More Ravens died in Military Region II than all of the other four Lao military regions put together. Combat experience and type of airplane therefore defined the selection factors for this location. Nearly all of the Ravens in MR II had flown OV-10As or came straight from a combat fighter tour. Raven Tom King, for example, had been an F-105 pilot flying combat missions over Hanoi. MR II meant the secret CIA base at LS 20A, shoulder-to-shoulder association with the ferocious Hmong led by Major General Vang Pao, living near and working over the historically enigmatic Plain of Jars on a daily basis, constantly looking for vulnerabilities in the unconventional ways this turf was contested from dry season through wet season and reveling in a target-rich environment previously unknown to all of us. A lethal threat array awaited the Ravens assigned to Long Tieng.
We learned how to work closely with the CIA’s paramilitary case officers, Air America, Continental Air Service, Hmong ground forces, Thai mercenaries, and the Hmong AT-28 fighter squadron with the callsign Chappakau. Somewhat overwhelmed by the CIA presence and the astonishing dynamics at LS 20A, we didn’t ask many questions at first. The Ravens turned their heads as dozens of 55-gallon drums of raw opium moved nightly via Hmong H-34 helicopters into the world’s drug networks.
These containers lined the five-hundred-meter road between our compound at LS 20A and the airfield. Ravens were prohibited from flying after dark for very good reasons. Even the most combat-tested of us could not have anticipated the intensity of this hostile arena.
Upon landing for the first time at Long Tieng, the place appeared to be larger than life. It at once was surreal, beautiful, philosophically profound, dangerous, eclectic, challenging, unburdened by administrative detail, without many politics, and immensely rewarding if you could survive—personal reward being a feeling I did not realize in Vietnam. This was Burr’s playground.
My last interview during the process of being selected to the Raven program was with the renowned American Ambassador to Laos, H. McMurtrie Godley. He asked how I liked my combat tour in Vietnam.
I irreverently took this rare opportunity to explain at some length how I didn’t much appreciate the bureaucracy of operations in South Vietnam, the oppressive political micro-management from the ether of Washington, DC, and the intimidation of being told I would fly a chair in a command post somewhere if I picked up more than two holes in my airplane. After all, I was trained in the U.S. to be an effective fighter-qualified FAC and came to Southeast Asia expecting to be able to use my skills winning a war for the good guys. Didn’t turn out to be the case, in my immodest opinion. I began to lean presumptuously forward over the good Ambassador’s desk as I dug my hole deeper, blurting out the kind of naive observations only a lieutenant can make and turning loose my pent-up emotions about the “stupid war in Vietnam.”
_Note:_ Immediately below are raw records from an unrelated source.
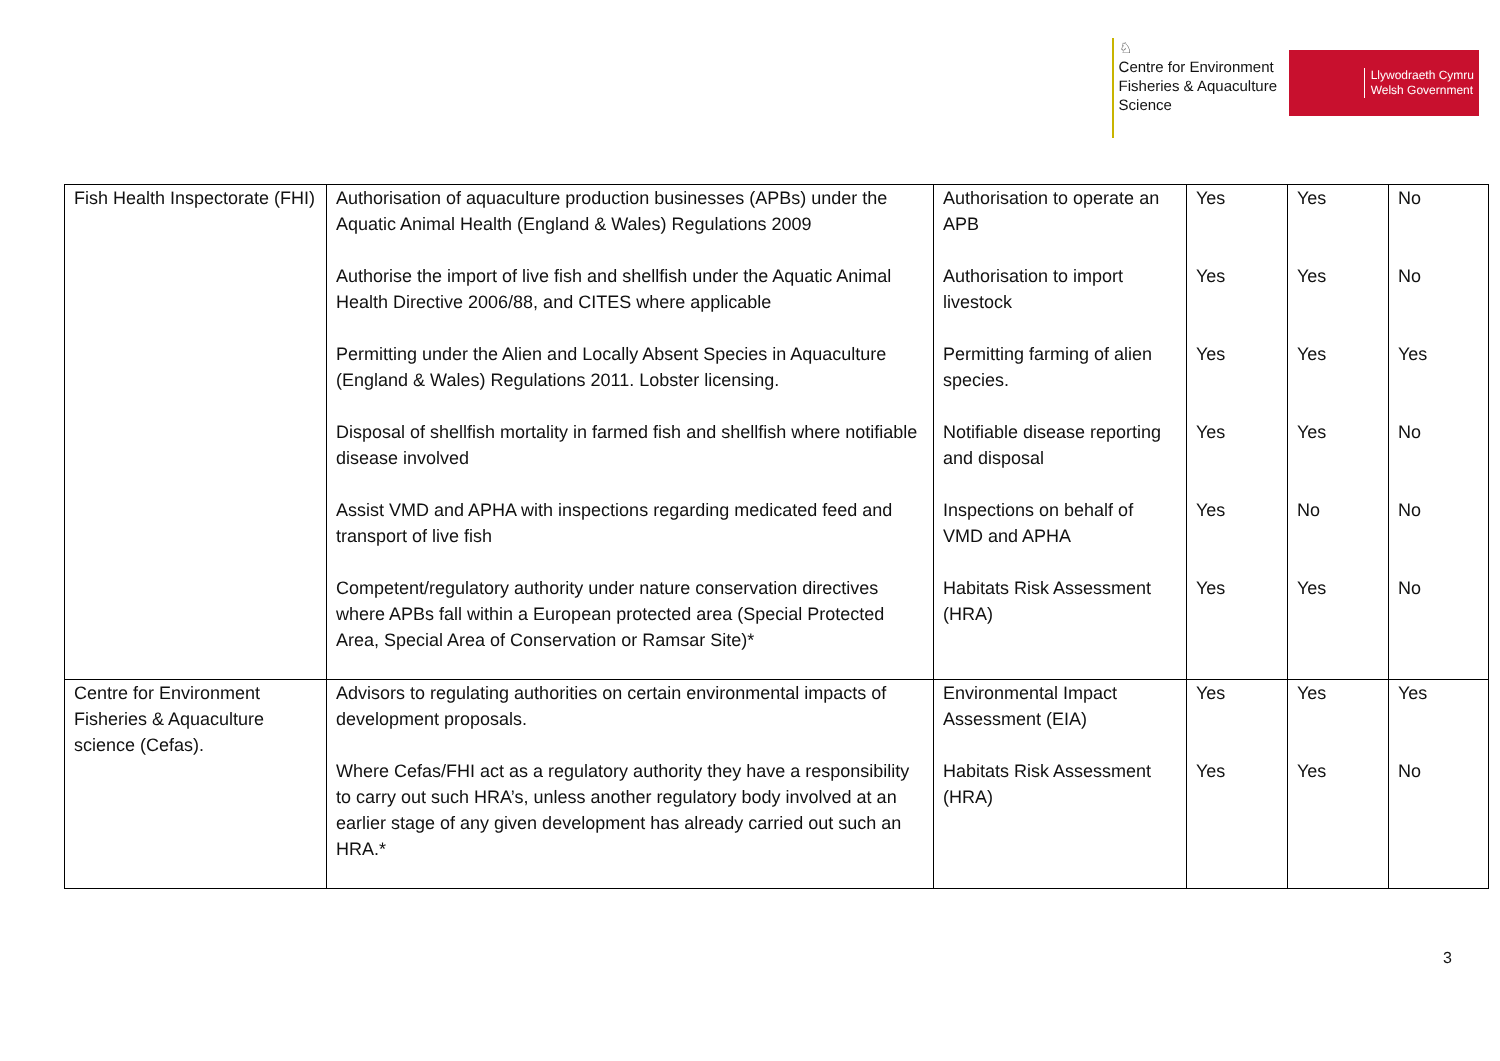♘
Centre for Environment
Fisheries & Aquaculture
Science
Llywodraeth Cymru
Welsh Government
| Fish Health Inspectorate (FHI) | Authorisation of aquaculture production businesses (APBs) under the Aquatic Animal Health (England & Wales) Regulations 2009 Authorise the import of live fish and shellfish under the Aquatic Animal Health Directive 2006/88, and CITES where applicable Permitting under the Alien and Locally Absent Species in Aquaculture (England & Wales) Regulations 2011. Lobster licensing. Disposal of shellfish mortality in farmed fish and shellfish where notifiable disease involved Assist VMD and APHA with inspections regarding medicated feed and transport of live fish Competent/regulatory authority under nature conservation directives where APBs fall within a European protected area (Special Protected Area, Special Area of Conservation or Ramsar Site)* | Authorisation to operate an APB Authorisation to import livestock Permitting farming of alien species. Notifiable disease reporting and disposal Inspections on behalf of VMD and APHA Habitats Risk Assessment (HRA) | Yes Yes Yes Yes Yes Yes | Yes Yes Yes Yes No Yes | No No Yes No No No |
| Centre for Environment Fisheries & Aquaculture science (Cefas). | Advisors to regulating authorities on certain environmental impacts of development proposals. Where Cefas/FHI act as a regulatory authority they have a responsibility to carry out such HRA’s, unless another regulatory body involved at an earlier stage of any given development has already carried out such an HRA.* | Environmental Impact Assessment (EIA) Habitats Risk Assessment (HRA) | Yes Yes | Yes Yes | Yes No |
3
He just sat there like a patient father figure, quietly listening with the hint of a smile on his face—obviously not the first time for him.
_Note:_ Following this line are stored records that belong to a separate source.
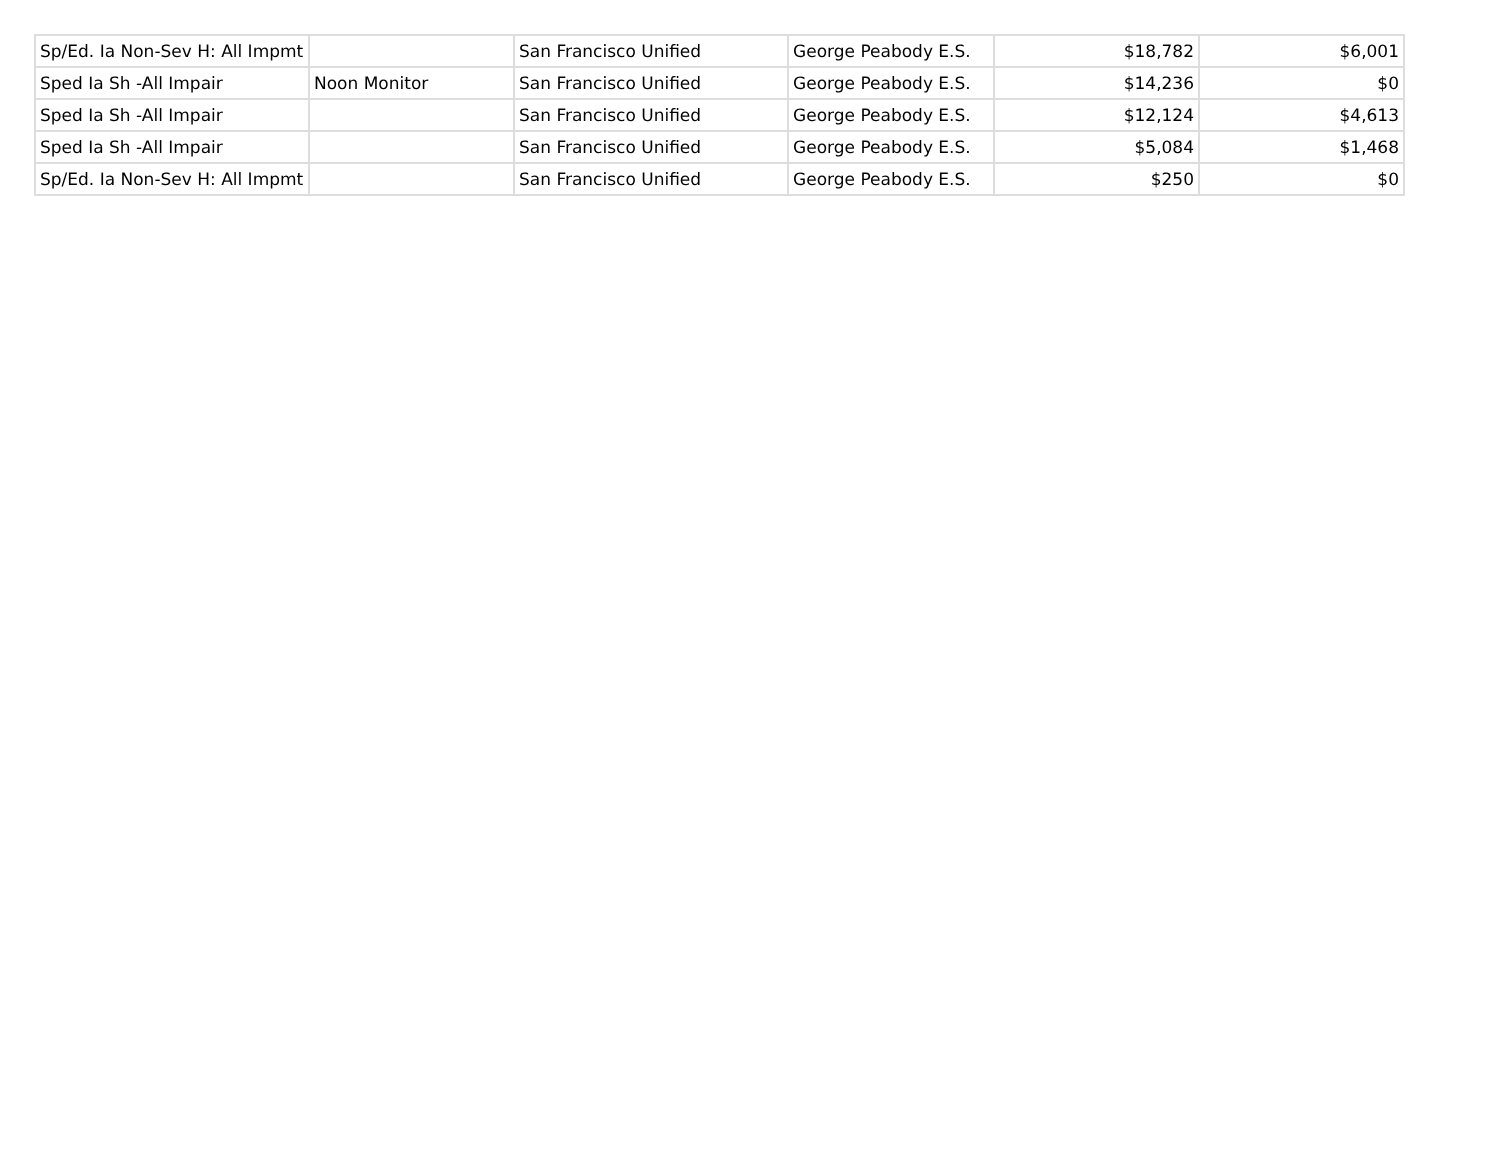| Sp/Ed. Ia Non-Sev H: All Impmt | | San Francisco Unified | George Peabody E.S. | $18,782 | $6,001 |
| Sped Ia Sh -All Impair | Noon Monitor | San Francisco Unified | George Peabody E.S. | $14,236 | $0 |
| Sped Ia Sh -All Impair | | San Francisco Unified | George Peabody E.S. | $12,124 | $4,613 |
| Sped Ia Sh -All Impair | | San Francisco Unified | George Peabody E.S. | $5,084 | $1,468 |
| Sp/Ed. Ia Non-Sev H: All Impmt | | San Francisco Unified | George Peabody E.S. | $250 | $0 |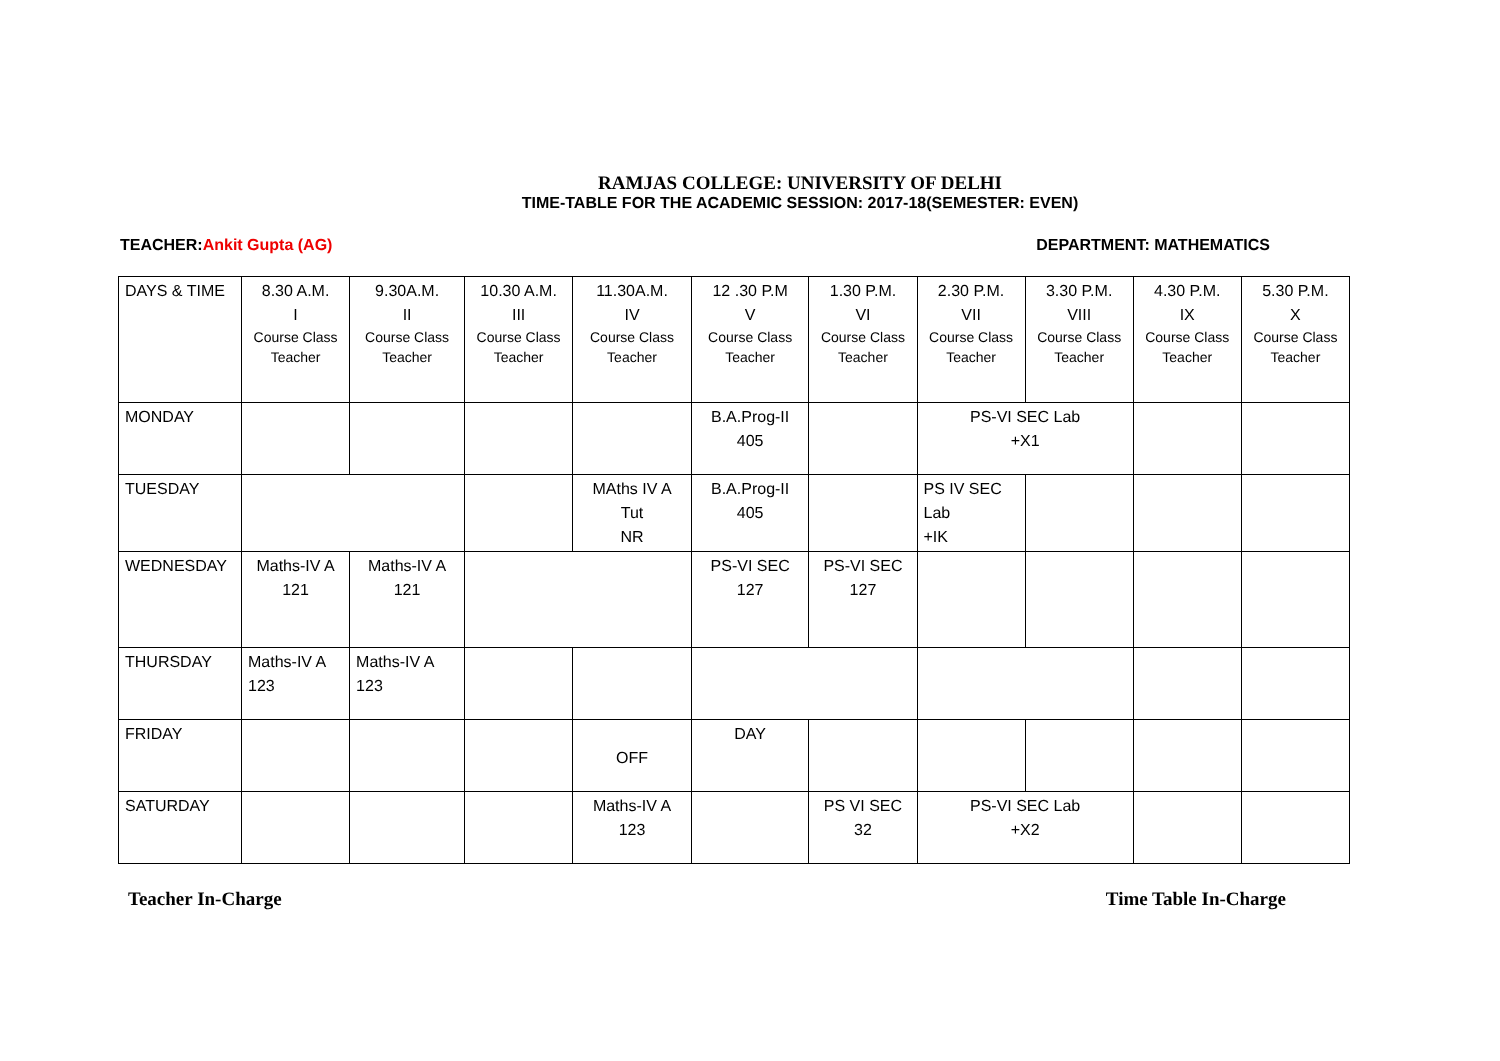RAMJAS COLLEGE: UNIVERSITY OF DELHI
TIME-TABLE FOR THE ACADEMIC SESSION: 2017-18(SEMESTER: EVEN)
TEACHER:Ankit Gupta (AG) DEPARTMENT: MATHEMATICS
| DAYS & TIME | 8.30 A.M. I Course Class Teacher | 9.30A.M. II Course Class Teacher | 10.30 A.M. III Course Class Teacher | 11.30A.M. IV Course Class Teacher | 12 .30 P.M V Course Class Teacher | 1.30 P.M. VI Course Class Teacher | 2.30 P.M. VII Course Class Teacher | 3.30 P.M. VIII Course Class Teacher | 4.30 P.M. IX Course Class Teacher | 5.30 P.M. X Course Class Teacher |
| MONDAY | | | | | B.A.Prog-II 405 | | PS-VI SEC Lab +X1 | | | |
| TUESDAY | | | | MAths IV A Tut NR | B.A.Prog-II 405 | | PS IV SEC Lab +IK | | | |
| WEDNESDAY | Maths-IV A 121 | Maths-IV A 121 | | | PS-VI SEC 127 | PS-VI SEC 127 | | | | |
| THURSDAY | Maths-IV A 123 | Maths-IV A 123 | | | | | | | | |
| FRIDAY | | | | OFF | DAY | | | | | |
| SATURDAY | | | | Maths-IV A 123 | | PS VI SEC 32 | PS-VI SEC Lab +X2 | | | |
Teacher In-Charge Time Table In-Charge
I finally startled myself into reality when I crossed over the line of prudence every officer ought to recognize. A self-inflicted shot went off in my brain announcing that I had gone too far with this legendary CIA Ambassador. I hunkered in my chair like a scared dog anticipating punishment as a few seconds of silence pounded my eardrums.
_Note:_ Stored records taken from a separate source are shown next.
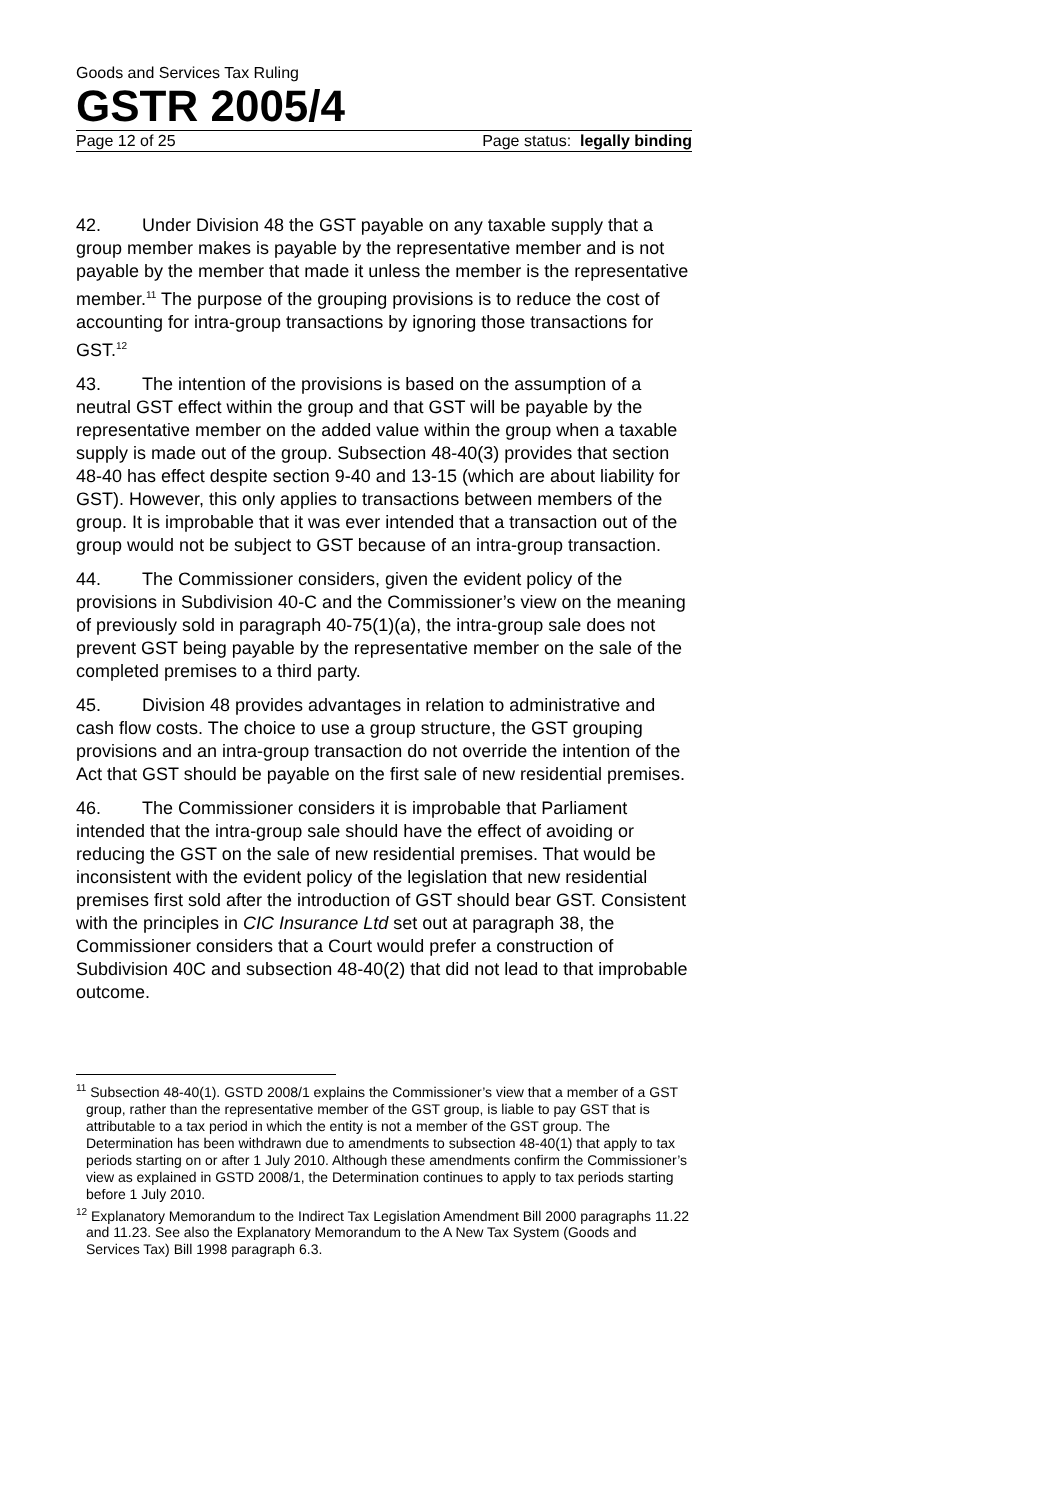Goods and Services Tax Ruling
GSTR 2005/4
Page 12 of 25 Page status: legally binding
42. Under Division 48 the GST payable on any taxable supply that a group member makes is payable by the representative member and is not payable by the member that made it unless the member is the representative member.<sup>11</sup> The purpose of the grouping provisions is to reduce the cost of accounting for intra-group transactions by ignoring those transactions for GST.<sup>12</sup>
43. The intention of the provisions is based on the assumption of a neutral GST effect within the group and that GST will be payable by the representative member on the added value within the group when a taxable supply is made out of the group. Subsection 48-40(3) provides that section 48-40 has effect despite section 9-40 and 13-15 (which are about liability for GST). However, this only applies to transactions between members of the group. It is improbable that it was ever intended that a transaction out of the group would not be subject to GST because of an intra-group transaction.
44. The Commissioner considers, given the evident policy of the provisions in Subdivision 40-C and the Commissioner’s view on the meaning of previously sold in paragraph 40-75(1)(a), the intra-group sale does not prevent GST being payable by the representative member on the sale of the completed premises to a third party.
45. Division 48 provides advantages in relation to administrative and cash flow costs. The choice to use a group structure, the GST grouping provisions and an intra-group transaction do not override the intention of the Act that GST should be payable on the first sale of new residential premises.
46. The Commissioner considers it is improbable that Parliament intended that the intra-group sale should have the effect of avoiding or reducing the GST on the sale of new residential premises. That would be inconsistent with the evident policy of the legislation that new residential premises first sold after the introduction of GST should bear GST. Consistent with the principles in CIC Insurance Ltd set out at paragraph 38, the Commissioner considers that a Court would prefer a construction of Subdivision 40C and subsection 48-40(2) that did not lead to that improbable outcome.
<sup>11</sup> Subsection 48-40(1). GSTD 2008/1 explains the Commissioner’s view that a member of a GST group, rather than the representative member of the GST group, is liable to pay GST that is attributable to a tax period in which the entity is not a member of the GST group. The Determination has been withdrawn due to amendments to subsection 48-40(1) that apply to tax periods starting on or after 1 July 2010. Although these amendments confirm the Commissioner’s view as explained in GSTD 2008/1, the Determination continues to apply to tax periods starting before 1 July 2010.
<sup>12</sup> Explanatory Memorandum to the Indirect Tax Legislation Amendment Bill 2000 paragraphs 11.22 and 11.23. See also the Explanatory Memorandum to the A New Tax System (Goods and Services Tax) Bill 1998 paragraph 6.3.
To my surprise, he said, “Young man, I want to relieve you of this burden you regrettably carry. I’m not asking you to win any wars. You are being chosen for this job because of your already demonstrated creativity in battle using unconventional means to harass the enemy. All I want you to do is take that creative bent and go out and kill as many of them as you can. Are you able to handle that?”
I said yes, and the rest is history. My life and those of a few thousand Communist insurgents changed forever.
Instead of using the acronym, CIA, we had to say, CAS, meaning Controlled American Source. My favorite CAS officers at Long Tieng were Burr Smith, Dutch Snyder, Jerry Daniels and George Bacon. As I walked up the hill from the LS 20A airfield to the American compound marveling at my first sight of this incredible CIA operation, a BB from a Daisy pump BB gun parted the late- afternoon air and stung me squarely in the chest. The CAS officer in charge of the CIA’s weapons armory rocked back in his second-floor chair, belly-laughing at the “newby” on his knees clutching his heart in pain. Welcome to Long Tieng.